### Passage provided ###

Government Needs to Act Against Abuses in Pretrial Detention

Photo taken at the “End ‘Hostage Justice’ in Japan Project” launch event in Osaka, Japan on June 30, 2023, organized by Human Rights Watch and Innocence Project Japan. © 2023 Kanae Doi/Human Rights Watch

Today, Human Rights Watch and Innocence Project Japan, a Japanese nongovernmental group, launched a joint project to end the practice of “hostage justice” in Japan. The project will advocate with policymakers for legal reform and inform public opinion through events and discussions.

In Japan, criminal suspects face severe abuses in pretrial detention. Authorities routinely strip them of their right to remain silent, interrogate them without a lawyer, coerce them to confess to crimes through repeated arrests, and deny them bail – resulting in detention for prolonged periods under constant surveillance in police stations. More than 99 percent of trials result in convictions.

Shinobu Yamagishi, the founder and former President of Pressance Corporation Co., a major Japanese real estate company, is among the few that have been acquitted.

Yamagishi was arrested in December 2019 and prosecuted for corporate embezzlement. Japanese law allows for the detention of suspects for up to 23 days before indictment. Detainees are not allowed to request bail for the period and are subjected to interrogation throughout. While Yamagishi maintained his innocence, his staff and business partner in custody did not. After days of intimidation, threats, and verbal abuse by prosecutors, the prosecutors eventually made them sign “confessional” statements saying Yamagishi was involved in the corporate embezzlement.

### Provided material ###

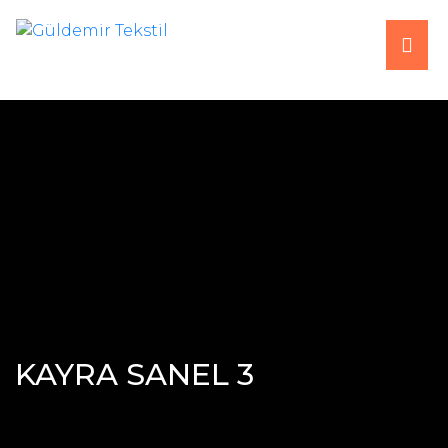
ANA SAYFA
HAKKIMIZDA
ÜRÜNLER
ÜRETİM
FUARLAR
KAYRA SANEL 3
İLETİŞİM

###

Questions to answer →
a. Using the piece on hostage justice in Japan, answer these questions:
(i) Which two organizations launched the joint project?
(ii) What share of trials in Japan result in convictions?
(iii) For up to how many days does Japanese law allow suspects to be detained before indictment?
b. According to the piece on hostage justice in Japan, what led Yamagishi's staff and business partner in custody to sign "confessional" statements? Reply in one to three sentences.
c. Write the next few sentences of the piece on hostage justice in Japan, picking up after its final sentence.

Responses per task →
a.
(i) Human Rights Watch and Innocence Project Japan.
(ii) More than 99 percent.
(iii) Up to 23 days.

b. They signed after prosecutors subjected them to days of intimidation, threats, and verbal abuse. The statements said Yamagishi was involved in the corporate embezzlement.

c.
After indictment, Yamagishi applied for bail, but his application was rejected six times. Courts routinely deny bail during trial for those who do not confess. “It was a very hard 248 days mentally, thinking that the only way to get out of here was to make a false confession,” Yamagishi told us. It took him two years to clear his name, and in the process he lost his company.

The abusive practices of Japan’s “hostage justice” system have resulted in thousands of lives and families being torn apart every year, as well as wrongful convictions. The Japanese government urgently needs to undertake wide-ranging reforms so that detainees’ rights to a fair trial are ensured, and to make investigators and prosecutors more accountable for their actions.